* [GIVEN TEXT]

-------------------------

The New Death
Mortality and Death Care in the Twenty-First Century
Edited by Shannon Lee Dawdy and Tamara Kneese
There is perhaps no object as uncanny as the corpse, and few topics yield as much cross-cultural anxiety as human mortality. Yet beliefs and practices around death never stand still. This book brings together scholars who are intrigued by today’s rapidly changing death practices and attitudes. New and different ways of treating the body and memorializing the dead are proliferating across global cities. What are the beliefs, values, and ontologies entwined with these emergent death practices? Are we witnessing a shifting relationship between the living and the dead?

-------------------------

* [EXERCISE MATERIALS]
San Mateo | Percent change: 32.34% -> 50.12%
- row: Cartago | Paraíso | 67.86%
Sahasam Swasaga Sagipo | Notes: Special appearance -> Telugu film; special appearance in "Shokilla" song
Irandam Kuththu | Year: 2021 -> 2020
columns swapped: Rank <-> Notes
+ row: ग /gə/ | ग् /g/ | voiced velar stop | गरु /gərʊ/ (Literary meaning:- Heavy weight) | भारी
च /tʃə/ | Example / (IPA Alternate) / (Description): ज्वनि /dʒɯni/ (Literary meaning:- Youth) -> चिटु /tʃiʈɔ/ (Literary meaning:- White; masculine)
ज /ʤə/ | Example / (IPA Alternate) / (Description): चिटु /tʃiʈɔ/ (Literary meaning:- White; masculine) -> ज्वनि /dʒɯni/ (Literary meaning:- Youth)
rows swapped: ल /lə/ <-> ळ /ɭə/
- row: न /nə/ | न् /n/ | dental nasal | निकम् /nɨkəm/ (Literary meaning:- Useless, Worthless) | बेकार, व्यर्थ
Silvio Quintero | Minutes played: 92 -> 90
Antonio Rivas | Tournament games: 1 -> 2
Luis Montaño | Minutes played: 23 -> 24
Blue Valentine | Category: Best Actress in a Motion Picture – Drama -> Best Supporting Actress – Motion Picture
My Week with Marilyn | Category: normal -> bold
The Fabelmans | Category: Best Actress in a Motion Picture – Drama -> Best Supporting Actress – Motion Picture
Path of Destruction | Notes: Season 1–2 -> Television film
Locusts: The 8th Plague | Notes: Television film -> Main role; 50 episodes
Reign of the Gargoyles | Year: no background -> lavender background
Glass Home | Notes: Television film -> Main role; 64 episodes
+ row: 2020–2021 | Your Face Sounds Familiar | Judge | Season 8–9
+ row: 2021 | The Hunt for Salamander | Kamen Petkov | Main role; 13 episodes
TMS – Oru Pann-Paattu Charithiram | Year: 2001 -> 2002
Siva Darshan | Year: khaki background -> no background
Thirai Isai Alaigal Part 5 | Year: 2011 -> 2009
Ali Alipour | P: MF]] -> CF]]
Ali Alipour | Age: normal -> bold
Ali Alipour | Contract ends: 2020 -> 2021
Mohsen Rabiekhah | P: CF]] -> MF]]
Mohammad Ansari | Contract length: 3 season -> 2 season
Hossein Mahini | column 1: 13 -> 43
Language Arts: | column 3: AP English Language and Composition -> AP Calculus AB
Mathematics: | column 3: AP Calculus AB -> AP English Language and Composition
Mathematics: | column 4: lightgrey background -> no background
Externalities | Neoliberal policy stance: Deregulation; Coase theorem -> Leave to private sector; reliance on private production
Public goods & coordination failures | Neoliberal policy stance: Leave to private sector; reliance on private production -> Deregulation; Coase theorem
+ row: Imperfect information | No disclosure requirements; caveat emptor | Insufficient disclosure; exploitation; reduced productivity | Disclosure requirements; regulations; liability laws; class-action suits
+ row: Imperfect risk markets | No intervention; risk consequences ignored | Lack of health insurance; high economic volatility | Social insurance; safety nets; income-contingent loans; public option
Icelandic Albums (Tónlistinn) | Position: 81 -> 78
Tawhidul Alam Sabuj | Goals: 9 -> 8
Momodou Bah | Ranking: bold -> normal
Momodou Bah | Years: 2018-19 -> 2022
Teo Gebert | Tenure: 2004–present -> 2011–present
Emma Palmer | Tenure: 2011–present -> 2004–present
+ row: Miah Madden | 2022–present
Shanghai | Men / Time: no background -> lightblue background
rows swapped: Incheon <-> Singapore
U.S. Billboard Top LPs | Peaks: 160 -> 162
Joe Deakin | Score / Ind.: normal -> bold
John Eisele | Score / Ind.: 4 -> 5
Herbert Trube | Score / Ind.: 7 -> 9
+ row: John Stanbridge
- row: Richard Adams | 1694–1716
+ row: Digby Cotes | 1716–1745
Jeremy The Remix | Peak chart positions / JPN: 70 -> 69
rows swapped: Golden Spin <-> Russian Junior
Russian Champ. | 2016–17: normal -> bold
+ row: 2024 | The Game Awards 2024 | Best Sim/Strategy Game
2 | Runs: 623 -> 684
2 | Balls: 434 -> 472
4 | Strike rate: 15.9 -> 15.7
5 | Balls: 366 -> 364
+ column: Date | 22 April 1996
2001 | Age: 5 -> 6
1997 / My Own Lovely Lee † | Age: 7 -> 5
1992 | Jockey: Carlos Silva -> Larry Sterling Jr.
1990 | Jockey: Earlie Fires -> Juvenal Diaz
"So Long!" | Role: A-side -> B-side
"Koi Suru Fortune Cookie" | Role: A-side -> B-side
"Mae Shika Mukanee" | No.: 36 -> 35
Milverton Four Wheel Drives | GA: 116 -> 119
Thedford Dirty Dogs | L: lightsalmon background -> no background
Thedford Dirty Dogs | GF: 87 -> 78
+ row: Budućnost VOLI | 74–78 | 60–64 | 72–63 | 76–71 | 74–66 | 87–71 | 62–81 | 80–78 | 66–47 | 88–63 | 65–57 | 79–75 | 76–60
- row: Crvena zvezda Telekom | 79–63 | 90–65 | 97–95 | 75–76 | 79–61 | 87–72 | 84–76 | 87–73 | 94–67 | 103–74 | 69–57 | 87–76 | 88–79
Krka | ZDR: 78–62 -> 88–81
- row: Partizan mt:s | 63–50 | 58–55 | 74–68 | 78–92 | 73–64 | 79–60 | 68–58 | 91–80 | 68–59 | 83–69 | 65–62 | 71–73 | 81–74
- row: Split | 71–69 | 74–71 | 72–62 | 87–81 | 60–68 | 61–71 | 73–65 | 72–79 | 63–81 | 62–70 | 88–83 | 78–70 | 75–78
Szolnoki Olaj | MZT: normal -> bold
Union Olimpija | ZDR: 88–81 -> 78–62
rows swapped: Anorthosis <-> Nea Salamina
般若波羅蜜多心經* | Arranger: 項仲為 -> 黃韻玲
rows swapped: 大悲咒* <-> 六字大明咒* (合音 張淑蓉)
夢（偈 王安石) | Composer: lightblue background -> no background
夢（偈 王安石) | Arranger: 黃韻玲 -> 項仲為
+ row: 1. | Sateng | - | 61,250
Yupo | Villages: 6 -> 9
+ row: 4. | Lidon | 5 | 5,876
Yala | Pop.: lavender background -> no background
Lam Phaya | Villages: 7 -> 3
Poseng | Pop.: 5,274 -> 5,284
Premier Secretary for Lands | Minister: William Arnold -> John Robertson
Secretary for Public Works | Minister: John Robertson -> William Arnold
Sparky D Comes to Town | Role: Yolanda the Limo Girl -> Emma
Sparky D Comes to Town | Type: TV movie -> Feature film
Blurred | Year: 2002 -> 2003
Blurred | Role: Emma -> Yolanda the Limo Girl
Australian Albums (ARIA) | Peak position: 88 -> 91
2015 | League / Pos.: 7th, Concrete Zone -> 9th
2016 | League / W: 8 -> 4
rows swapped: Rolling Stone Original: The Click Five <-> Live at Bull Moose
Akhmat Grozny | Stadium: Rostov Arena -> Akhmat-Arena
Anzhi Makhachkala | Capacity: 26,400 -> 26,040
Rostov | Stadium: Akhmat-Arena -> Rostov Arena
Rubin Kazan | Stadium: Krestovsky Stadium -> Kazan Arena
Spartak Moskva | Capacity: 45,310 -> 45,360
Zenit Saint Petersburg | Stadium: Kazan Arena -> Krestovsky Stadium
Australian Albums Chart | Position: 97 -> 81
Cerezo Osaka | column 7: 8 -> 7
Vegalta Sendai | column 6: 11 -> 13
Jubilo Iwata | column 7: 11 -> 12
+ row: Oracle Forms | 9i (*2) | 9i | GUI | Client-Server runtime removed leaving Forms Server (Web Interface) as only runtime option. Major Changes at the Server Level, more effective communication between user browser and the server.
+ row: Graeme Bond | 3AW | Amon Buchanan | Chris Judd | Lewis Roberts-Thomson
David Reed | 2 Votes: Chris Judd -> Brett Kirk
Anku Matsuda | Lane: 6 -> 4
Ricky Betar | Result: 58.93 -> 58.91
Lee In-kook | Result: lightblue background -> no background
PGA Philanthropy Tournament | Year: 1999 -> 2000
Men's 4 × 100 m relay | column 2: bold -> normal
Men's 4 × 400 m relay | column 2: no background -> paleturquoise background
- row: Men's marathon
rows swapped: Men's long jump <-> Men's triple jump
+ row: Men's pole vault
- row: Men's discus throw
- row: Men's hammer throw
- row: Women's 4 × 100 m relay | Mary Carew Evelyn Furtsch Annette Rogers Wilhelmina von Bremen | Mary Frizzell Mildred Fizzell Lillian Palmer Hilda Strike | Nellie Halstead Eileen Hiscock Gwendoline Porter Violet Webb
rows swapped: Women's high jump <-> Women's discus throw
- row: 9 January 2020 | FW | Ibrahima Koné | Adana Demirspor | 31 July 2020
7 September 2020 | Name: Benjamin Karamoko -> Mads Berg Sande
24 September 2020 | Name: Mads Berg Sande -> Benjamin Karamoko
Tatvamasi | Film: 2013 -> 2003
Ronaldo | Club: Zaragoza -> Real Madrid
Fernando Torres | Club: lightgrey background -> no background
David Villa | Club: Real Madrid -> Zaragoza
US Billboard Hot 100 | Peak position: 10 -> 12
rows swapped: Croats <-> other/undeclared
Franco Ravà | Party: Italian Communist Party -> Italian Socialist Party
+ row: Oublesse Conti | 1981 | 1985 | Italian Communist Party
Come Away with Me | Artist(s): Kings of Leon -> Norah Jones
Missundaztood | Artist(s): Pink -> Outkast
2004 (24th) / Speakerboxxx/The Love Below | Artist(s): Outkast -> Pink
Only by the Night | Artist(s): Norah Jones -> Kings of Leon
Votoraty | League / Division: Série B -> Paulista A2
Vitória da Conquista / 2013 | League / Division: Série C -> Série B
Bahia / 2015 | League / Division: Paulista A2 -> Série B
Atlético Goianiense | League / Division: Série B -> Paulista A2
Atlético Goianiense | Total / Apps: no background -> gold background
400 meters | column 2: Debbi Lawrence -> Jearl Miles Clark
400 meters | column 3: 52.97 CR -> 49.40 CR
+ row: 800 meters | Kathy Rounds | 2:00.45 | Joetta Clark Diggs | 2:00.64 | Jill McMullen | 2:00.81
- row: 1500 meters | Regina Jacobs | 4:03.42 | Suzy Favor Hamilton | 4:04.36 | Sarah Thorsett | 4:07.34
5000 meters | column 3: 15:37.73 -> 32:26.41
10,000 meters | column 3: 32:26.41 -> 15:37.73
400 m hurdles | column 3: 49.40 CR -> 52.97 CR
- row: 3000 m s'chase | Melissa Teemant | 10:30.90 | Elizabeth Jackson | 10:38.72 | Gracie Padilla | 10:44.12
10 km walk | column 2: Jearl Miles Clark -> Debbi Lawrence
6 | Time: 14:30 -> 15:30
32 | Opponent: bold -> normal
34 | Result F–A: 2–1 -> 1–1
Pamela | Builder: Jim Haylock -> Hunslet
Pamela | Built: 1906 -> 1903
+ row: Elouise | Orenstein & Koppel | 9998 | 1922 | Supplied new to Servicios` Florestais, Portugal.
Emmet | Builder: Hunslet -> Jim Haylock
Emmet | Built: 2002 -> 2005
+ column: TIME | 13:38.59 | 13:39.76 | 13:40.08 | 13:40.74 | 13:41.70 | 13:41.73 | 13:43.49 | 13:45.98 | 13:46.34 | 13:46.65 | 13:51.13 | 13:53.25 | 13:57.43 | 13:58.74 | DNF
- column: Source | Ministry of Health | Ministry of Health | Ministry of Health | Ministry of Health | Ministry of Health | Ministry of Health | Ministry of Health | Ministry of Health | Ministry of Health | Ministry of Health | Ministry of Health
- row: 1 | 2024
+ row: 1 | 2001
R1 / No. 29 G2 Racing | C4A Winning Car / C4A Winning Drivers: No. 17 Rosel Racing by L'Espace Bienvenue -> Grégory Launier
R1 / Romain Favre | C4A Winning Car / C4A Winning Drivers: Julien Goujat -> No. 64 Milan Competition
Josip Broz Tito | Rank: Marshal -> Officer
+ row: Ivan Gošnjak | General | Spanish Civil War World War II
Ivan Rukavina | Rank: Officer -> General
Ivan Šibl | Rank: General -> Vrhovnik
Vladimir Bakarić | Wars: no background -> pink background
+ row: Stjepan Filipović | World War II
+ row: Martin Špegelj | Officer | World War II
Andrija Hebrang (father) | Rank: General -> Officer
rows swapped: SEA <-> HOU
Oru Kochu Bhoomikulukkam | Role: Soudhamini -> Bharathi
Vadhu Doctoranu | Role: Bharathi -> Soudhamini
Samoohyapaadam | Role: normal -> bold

-------------------------

* [OBJECTIVE 1] Can you quote the listing line for line, starting at its first line and ending at the line that contains "च /tʃə/ | Example"?
* [OBJECTIVE 2] Can you continue the passage on twenty-first-century death practices, picking up right after its final sentence?

* [TASK RESULT 1]
San Mateo | Percent change: 32.34% -> 50.12%
- row: Cartago | Paraíso | 67.86%
Sahasam Swasaga Sagipo | Notes: Special appearance -> Telugu film; special appearance in "Shokilla" song
Irandam Kuththu | Year: 2021 -> 2020
columns swapped: Rank <-> Notes
+ row: ग /gə/ | ग् /g/ | voiced velar stop | गरु /gərʊ/ (Literary meaning:- Heavy weight) | भारी
च /tʃə/ | Example / (IPA Alternate) / (Description): ज्वनि /dʒɯni/ (Literary meaning:- Youth) -> चिटु /tʃiʈɔ/ (Literary meaning:- White; masculine)

* [TASK RESULT 2]
Using ethnographic, historical, and media-based approaches, the contributors to this volume focus on new attitudes and practices around mortality and mourning. Together, the chapters coalesce around the argument that two major currents run through the new death—reconfigurations of temporality and of intimacy. Whether they draw on “tradition” or on evolving technologies, people are reaching for new memorial objects to keep the dead present in their lives and new rituals to manage the timing and tempo of death. Pushing back against the folklorization endemic to anthropological studies of death practices and the whiteness of death studies as a field, the chapters strive to override divisions between the Global South and the Anglophone world, focusing instead on syncretization, globalization, and magic within the mundane.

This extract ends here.